* _TRY IT_: List each line of the data that holds the string "introduces".

* _Collected data entries_:
*** Block opens ***
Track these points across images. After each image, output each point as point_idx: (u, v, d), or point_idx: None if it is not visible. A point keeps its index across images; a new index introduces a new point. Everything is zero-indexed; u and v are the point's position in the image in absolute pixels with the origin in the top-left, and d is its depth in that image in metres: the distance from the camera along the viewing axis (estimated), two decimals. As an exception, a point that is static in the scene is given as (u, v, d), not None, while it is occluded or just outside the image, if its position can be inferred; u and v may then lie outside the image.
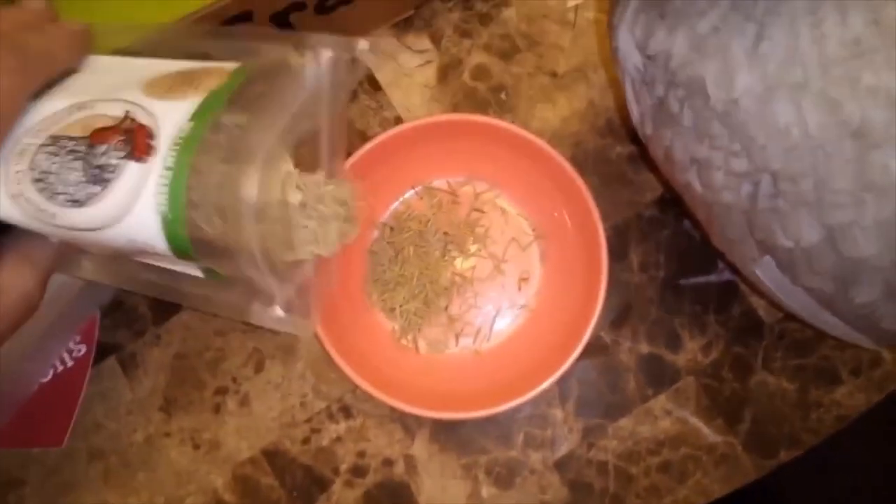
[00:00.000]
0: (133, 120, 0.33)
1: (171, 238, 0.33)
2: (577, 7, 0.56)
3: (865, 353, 0.50)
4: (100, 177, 0.32)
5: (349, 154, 0.49)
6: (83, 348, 0.54)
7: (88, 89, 0.36)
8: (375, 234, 0.53)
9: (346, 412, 0.52)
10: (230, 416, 0.53)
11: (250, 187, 0.30)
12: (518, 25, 0.56)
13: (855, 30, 0.28)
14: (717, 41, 0.30)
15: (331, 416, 0.52)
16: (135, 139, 0.33)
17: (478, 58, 0.56)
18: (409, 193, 0.53)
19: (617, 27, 0.35)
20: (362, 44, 0.36)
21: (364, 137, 0.54)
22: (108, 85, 0.36)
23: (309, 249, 0.40)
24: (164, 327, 0.54)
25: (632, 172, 0.53)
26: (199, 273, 0.38)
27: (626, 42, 0.35)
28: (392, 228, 0.52)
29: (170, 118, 0.33)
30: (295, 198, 0.38)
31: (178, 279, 0.38)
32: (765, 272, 0.36)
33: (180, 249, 0.33)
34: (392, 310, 0.51)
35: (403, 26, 0.56)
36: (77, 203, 0.33)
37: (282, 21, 0.47)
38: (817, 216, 0.30)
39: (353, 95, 0.55)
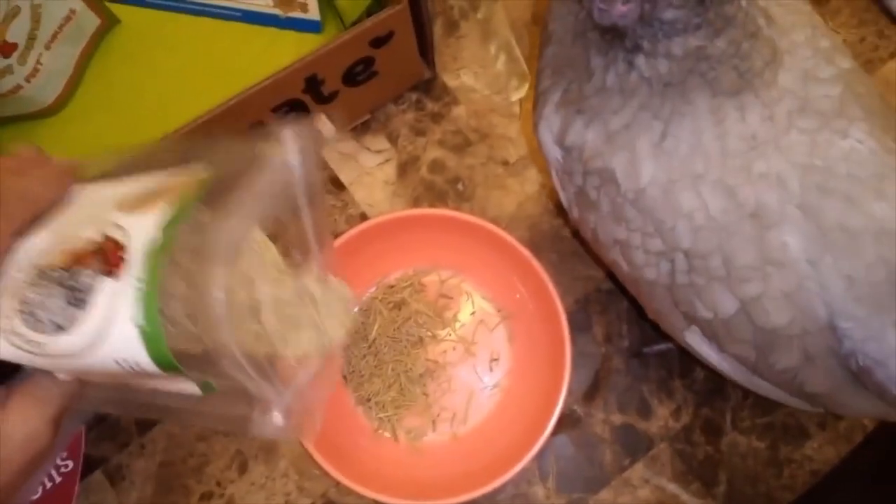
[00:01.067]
0: (107, 238, 0.35)
1: (154, 352, 0.33)
2: (520, 100, 0.59)
3: (829, 405, 0.52)
4: (79, 298, 0.34)
5: (316, 255, 0.51)
6: (70, 464, 0.55)
7: (70, 218, 0.37)
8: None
9: (332, 507, 0.53)
10: (217, 521, 0.53)
11: (217, 286, 0.30)
12: (468, 121, 0.59)
13: (752, 126, 0.31)
14: (627, 136, 0.33)
15: (316, 513, 0.53)
16: (109, 257, 0.34)
17: (433, 153, 0.59)
18: (378, 284, 0.55)
19: (538, 122, 0.38)
20: (322, 121, 0.38)
21: (332, 235, 0.57)
22: (87, 210, 0.38)
23: (307, 347, 0.40)
24: (148, 437, 0.55)
25: (586, 249, 0.56)
26: (196, 389, 0.39)
27: (545, 136, 0.38)
28: (363, 321, 0.54)
29: (141, 230, 0.34)
30: (282, 291, 0.39)
31: (177, 399, 0.39)
32: (694, 341, 0.38)
33: (165, 363, 0.33)
34: (368, 400, 0.53)
35: (361, 129, 0.60)
36: (60, 329, 0.34)
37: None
38: (729, 289, 0.33)
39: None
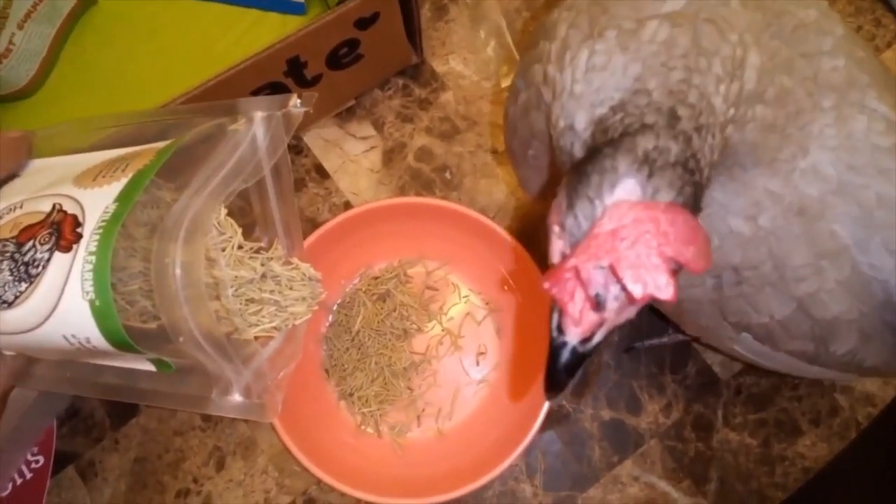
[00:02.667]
0: (61, 211, 0.33)
1: (104, 327, 0.31)
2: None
3: (822, 401, 0.51)
4: (27, 273, 0.32)
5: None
6: (41, 459, 0.53)
7: (23, 190, 0.35)
8: (329, 318, 0.53)
9: (313, 505, 0.51)
10: (193, 519, 0.51)
11: (174, 262, 0.29)
12: (456, 108, 0.58)
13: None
14: None
15: (297, 511, 0.51)
16: (61, 230, 0.32)
17: (420, 140, 0.57)
18: (361, 275, 0.54)
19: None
20: (293, 99, 0.36)
21: (314, 224, 0.55)
22: (42, 183, 0.36)
23: (264, 327, 0.39)
24: (122, 432, 0.53)
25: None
26: (150, 367, 0.37)
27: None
28: (346, 313, 0.52)
29: (96, 204, 0.32)
30: (245, 270, 0.37)
31: (132, 377, 0.37)
32: (744, 346, 0.37)
33: (117, 340, 0.32)
34: (350, 395, 0.51)
35: (346, 115, 0.58)
36: (6, 304, 0.32)
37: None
38: (784, 291, 0.32)
39: (302, 184, 0.56)
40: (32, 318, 0.32)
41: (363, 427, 0.51)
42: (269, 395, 0.37)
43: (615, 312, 0.27)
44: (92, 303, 0.31)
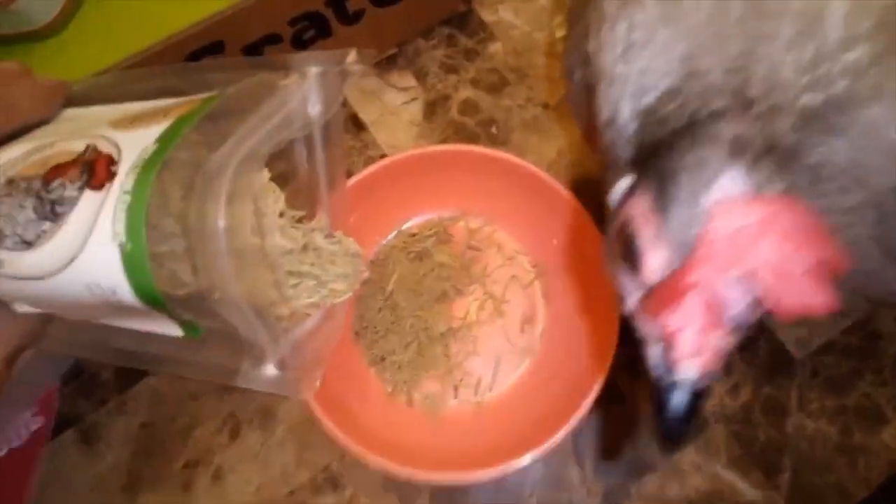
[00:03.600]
0: (95, 150, 0.30)
1: (135, 277, 0.28)
2: (564, 38, 0.53)
3: (910, 387, 0.45)
4: (52, 212, 0.29)
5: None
6: (40, 421, 0.48)
7: (56, 132, 0.33)
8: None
9: (334, 483, 0.46)
10: (202, 493, 0.46)
11: (219, 212, 0.26)
12: (505, 59, 0.54)
13: None
14: None
15: (316, 489, 0.46)
16: (94, 168, 0.29)
17: (465, 93, 0.53)
18: (398, 231, 0.49)
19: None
20: (352, 55, 0.33)
21: (348, 178, 0.51)
22: (74, 127, 0.33)
23: (302, 303, 0.35)
24: (130, 394, 0.48)
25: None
26: (177, 331, 0.33)
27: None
28: (380, 271, 0.48)
29: (134, 145, 0.29)
30: (285, 239, 0.34)
31: (154, 343, 0.34)
32: None
33: (146, 293, 0.28)
34: (382, 360, 0.46)
35: (386, 64, 0.54)
36: (27, 244, 0.29)
37: (255, 55, 0.45)
38: None
39: (336, 136, 0.52)
40: (54, 261, 0.29)
41: (395, 395, 0.46)
42: (307, 370, 0.33)
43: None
44: (122, 247, 0.27)
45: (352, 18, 0.47)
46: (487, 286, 0.48)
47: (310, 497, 0.46)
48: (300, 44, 0.46)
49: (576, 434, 0.45)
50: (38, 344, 0.35)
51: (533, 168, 0.45)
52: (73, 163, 0.30)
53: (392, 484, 0.45)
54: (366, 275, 0.38)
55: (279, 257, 0.33)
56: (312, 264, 0.35)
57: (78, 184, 0.29)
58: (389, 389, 0.46)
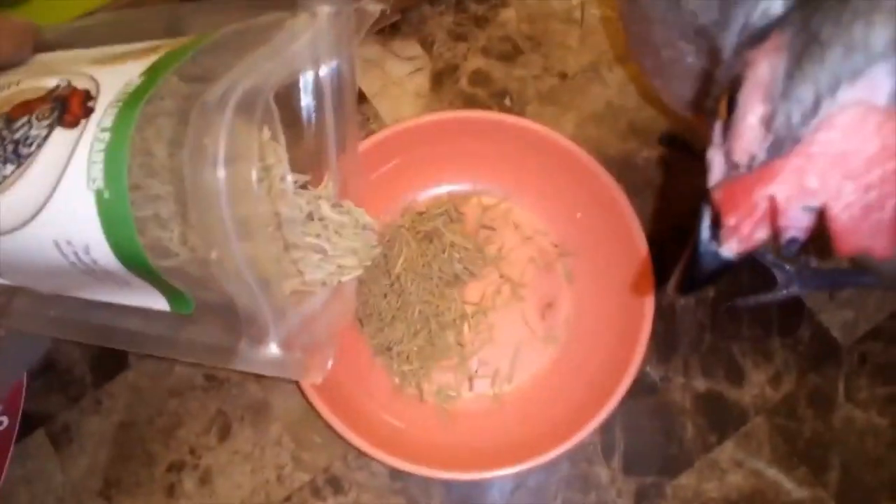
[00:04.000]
0: (69, 86, 0.26)
1: (113, 230, 0.24)
2: (582, 4, 0.50)
3: (967, 375, 0.42)
4: (15, 153, 0.24)
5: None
6: (5, 421, 0.43)
7: (27, 72, 0.29)
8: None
9: (336, 485, 0.41)
10: (187, 498, 0.41)
11: (217, 157, 0.22)
12: (519, 26, 0.50)
13: None
14: None
15: (316, 492, 0.41)
16: (67, 104, 0.25)
17: (475, 62, 0.49)
18: (404, 209, 0.45)
19: None
20: None
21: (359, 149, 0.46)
22: (47, 67, 0.29)
23: (305, 279, 0.31)
24: (106, 390, 0.44)
25: (663, 178, 0.46)
26: (163, 304, 0.28)
27: None
28: (385, 253, 0.43)
29: (116, 80, 0.25)
30: (288, 206, 0.29)
31: (135, 318, 0.29)
32: None
33: (127, 251, 0.24)
34: (389, 349, 0.42)
35: (389, 32, 0.50)
36: None
37: None
38: None
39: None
40: (16, 212, 0.24)
41: (403, 388, 0.41)
42: (315, 350, 0.28)
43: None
44: (99, 194, 0.23)
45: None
46: (504, 269, 0.44)
47: (309, 501, 0.41)
48: None
49: (604, 429, 0.41)
50: (1, 322, 0.30)
51: (553, 134, 0.41)
52: (42, 99, 0.26)
53: (400, 486, 0.41)
54: (378, 250, 0.34)
55: (281, 226, 0.29)
56: (318, 236, 0.31)
57: (47, 122, 0.25)
58: (397, 381, 0.42)
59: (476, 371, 0.42)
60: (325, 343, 0.30)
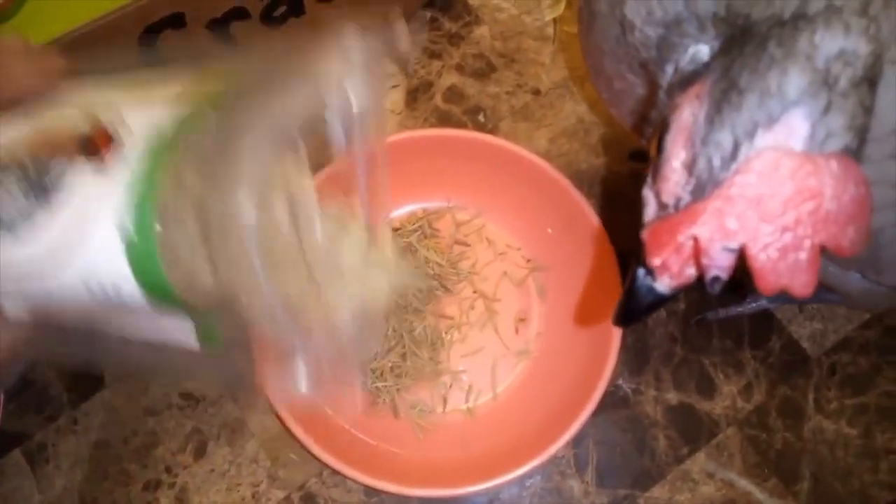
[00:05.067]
0: (98, 126, 0.26)
1: (143, 273, 0.24)
2: (555, 20, 0.50)
3: (934, 384, 0.42)
4: (42, 194, 0.25)
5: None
6: (-21, 443, 0.43)
7: (54, 109, 0.29)
8: (340, 277, 0.44)
9: (311, 502, 0.41)
10: (164, 517, 0.42)
11: (248, 196, 0.22)
12: (492, 44, 0.50)
13: None
14: None
15: (292, 510, 0.41)
16: (94, 143, 0.25)
17: (450, 79, 0.50)
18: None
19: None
20: (399, 24, 0.29)
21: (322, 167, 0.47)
22: (75, 103, 0.29)
23: (339, 309, 0.31)
24: (82, 409, 0.44)
25: (634, 192, 0.46)
26: (192, 341, 0.29)
27: None
28: (360, 269, 0.44)
29: (145, 118, 0.26)
30: (320, 236, 0.29)
31: (166, 352, 0.30)
32: None
33: (157, 288, 0.25)
34: (362, 367, 0.42)
35: (365, 50, 0.50)
36: (11, 233, 0.25)
37: (221, 30, 0.41)
38: None
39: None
40: (47, 252, 0.25)
41: (377, 404, 0.42)
42: (344, 386, 0.29)
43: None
44: (129, 239, 0.24)
45: (326, -3, 0.44)
46: (477, 284, 0.44)
47: (284, 520, 0.41)
48: (271, 20, 0.43)
49: (577, 442, 0.42)
50: (30, 353, 0.31)
51: (525, 153, 0.42)
52: (72, 140, 0.26)
53: (376, 502, 0.41)
54: (407, 280, 0.34)
55: (312, 256, 0.29)
56: (348, 265, 0.31)
57: (76, 165, 0.25)
58: (372, 398, 0.42)
59: (450, 386, 0.42)
60: (351, 378, 0.31)
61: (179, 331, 0.28)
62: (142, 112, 0.27)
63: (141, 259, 0.24)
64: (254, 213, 0.22)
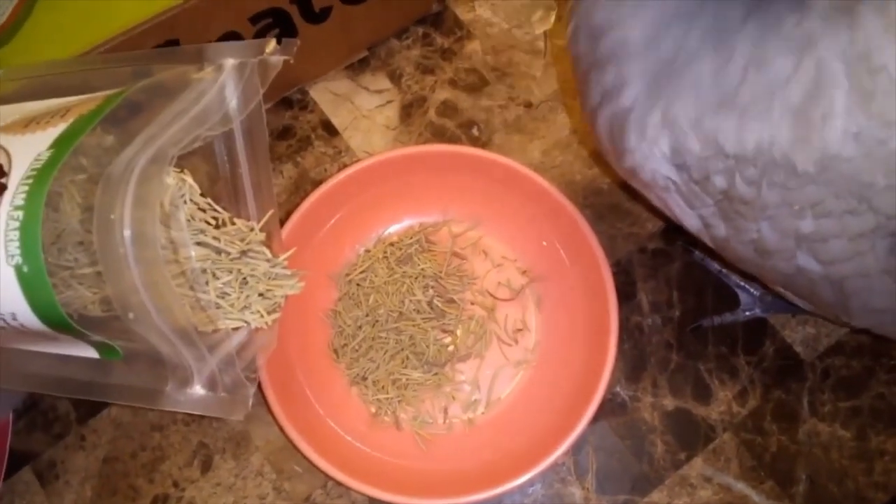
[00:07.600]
0: None
1: (36, 301, 0.25)
2: (546, 34, 0.51)
3: (926, 385, 0.43)
4: None
5: (302, 199, 0.42)
6: (-9, 461, 0.44)
7: None
8: (338, 290, 0.45)
9: (317, 514, 0.42)
10: (172, 531, 0.42)
11: (124, 219, 0.23)
12: (484, 58, 0.51)
13: None
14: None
15: (298, 521, 0.42)
16: None
17: (443, 94, 0.50)
18: (377, 240, 0.46)
19: (634, 150, 0.29)
20: (271, 45, 0.30)
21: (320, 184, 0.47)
22: None
23: (226, 323, 0.32)
24: (90, 426, 0.45)
25: (628, 202, 0.47)
26: (92, 353, 0.30)
27: (652, 160, 0.28)
28: (358, 283, 0.44)
29: (26, 151, 0.27)
30: (201, 250, 0.30)
31: (72, 366, 0.31)
32: None
33: (51, 316, 0.26)
34: (364, 379, 0.43)
35: (358, 67, 0.51)
36: None
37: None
38: None
39: (307, 143, 0.49)
40: None
41: (380, 416, 0.42)
42: (240, 388, 0.30)
43: None
44: (18, 269, 0.25)
45: (318, 16, 0.44)
46: (475, 296, 0.45)
47: (290, 531, 0.42)
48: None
49: (577, 449, 0.42)
50: None
51: (519, 166, 0.42)
52: None
53: (379, 513, 0.42)
54: (295, 291, 0.35)
55: (195, 270, 0.30)
56: (236, 278, 0.32)
57: None
58: (373, 410, 0.43)
59: (451, 397, 0.43)
60: (249, 379, 0.31)
61: (77, 345, 0.29)
62: (25, 139, 0.27)
63: (32, 286, 0.25)
64: (129, 230, 0.23)
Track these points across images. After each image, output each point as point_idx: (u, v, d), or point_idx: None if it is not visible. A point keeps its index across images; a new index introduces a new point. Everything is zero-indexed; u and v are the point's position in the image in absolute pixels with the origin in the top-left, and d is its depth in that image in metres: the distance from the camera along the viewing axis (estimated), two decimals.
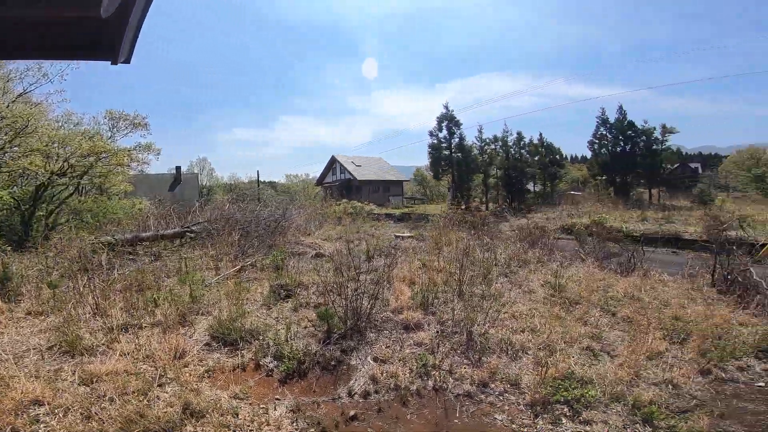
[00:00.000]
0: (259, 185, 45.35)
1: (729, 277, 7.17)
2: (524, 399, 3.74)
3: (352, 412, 3.44)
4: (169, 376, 3.70)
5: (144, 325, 4.78)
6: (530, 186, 34.61)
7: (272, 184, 56.78)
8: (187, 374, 3.77)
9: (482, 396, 3.81)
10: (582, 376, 4.04)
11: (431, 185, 49.19)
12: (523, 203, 29.46)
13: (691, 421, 3.47)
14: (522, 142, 33.04)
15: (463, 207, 23.37)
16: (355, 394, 3.75)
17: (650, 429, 3.42)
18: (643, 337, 5.08)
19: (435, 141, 32.08)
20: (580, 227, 10.40)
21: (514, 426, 3.42)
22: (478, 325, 5.02)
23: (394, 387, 3.82)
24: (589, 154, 33.26)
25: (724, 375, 4.55)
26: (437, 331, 4.95)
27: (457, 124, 31.65)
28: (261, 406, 3.47)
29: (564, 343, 4.81)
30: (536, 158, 33.00)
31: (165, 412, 3.14)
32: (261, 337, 4.49)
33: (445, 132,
*** Block closes ***
* _OUTPUT OF THE TASK_:
Track these points across images. After each image, output each point as point_idx: (u, v, d), or point_idx: None if it is not visible. A point keeps its index across images; a new index introduces a new point. Everything is zero-indexed; u and v are the point's position in the image in absolute pixels with the origin in the top-left, and d is its depth in that image in metres: the distance from the camera along the viewing axis (estimated), two decimals. As an exception, a point that is static in the scene is given as (u, v, d), not None, while it is occluded or just outside the image, if its position can be inferred; u and v may then lie outside the image.
Track these points across images. After each image, output each point as point_idx: (u, v, d), or point_idx: None if it is not visible. A point keeps its index across images; a new index introduces a new point. Everything is zero-indexed; u and v are the point's position in the image in absolute pixels with the origin in the top-left, and d is its depth in that image in metres: the distance from the camera along the viewing axis (estimated), two decimals.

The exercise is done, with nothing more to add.